Thursday, March 13, 2014

Art in the Hood: Sunset Park Artists and the SOHO of Brooklyn's Short Lived Life




     It was hoped that when Bush Terminal was bought by some developers and renamed Industry City a few years back that Sunset Park would evolve into a center of the arts for Brooklyn and New York City. But starting late last year some disturbing stories began to appear in the news. In particular some articles in the New York Times. As someone who walks every corner of the neighborhood and what I call the PASUBA (Park Slope, Sunset Park, Bay Ridge) corridor on either side of 4th Avenue, I have seen the slow wave of gentrification creeping along southward towards Bay Ridge that began when Real Estate agents renamed the norther part of the neighborhood south of 17th street Greenwood Heights so they could rent apartments and sell houses at a higher price. As this wave of hipsters begins to move south with it come higher real estate prices and higher rents driving out long time local residents that now find it difficult to survive  in the gentrified areas.  There are two aspects to this encroachment. On the one hand one is seeing more upscale restaurants and bars appearing along 4th and 5th Avenues. On the other hand, artists who settled here because of the cheaper rents are now finding themselves priced out of the market. The moving in of the Brooklyn Nets as a tenant at Industry City certainly didn't help matters. The result is that a diaspora of artists has begun and is accelerating out of the neighborhood. The most recent article published last week in the Times confirrms this. As does this piece on another blog..

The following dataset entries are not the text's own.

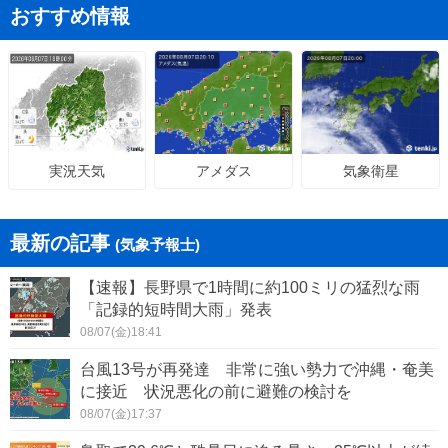
おすすめ情報
アメダス
気象衛星
実況天気
最新の記事
(気象予報士)
【速報】長野県で1時間に約100ミリの猛烈な雨
「記録的短時間大雨」発表
08/07(金)18:41
台風13号が再発達 非常に強い勢力で沖縄・奄美
に接近 状況悪化の前に避難の検討を
08/07(金)17:37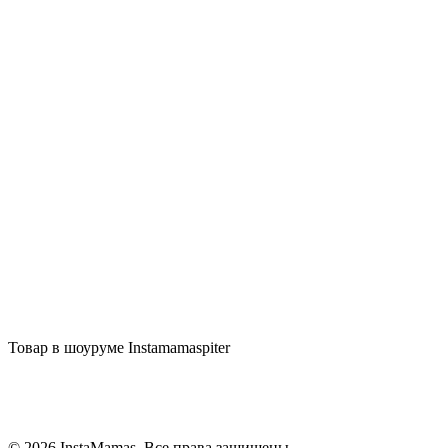
Добавить в Избранное
combearzon
Верхняя одежда
Описание
Отзывы (0)
Товар в шоуруме Instamamaspiter
© 2026 InstaMamas. Все права защищены.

    There were high hopes that with all the artists moving into Sunset Park we would become a center of creativity and a magnet for other aspects of the arts, such as music etc.. All is not lost however, as there are still some artists remaining. At least those who can afford the higher rents. There are other warehouses on the other side of third avenue that could well become artists spaces. perhaps someone with an inventive mind could perhaps firgure out a way to get some city money to subsidize rents for artists spaces. Why not? We waste money on a lot of useless stuff in this country and city and putting it into art has at least some long term gain. If there is one constant in Sunset Park as most residents know, it is change. And more often than not, it's not for the better.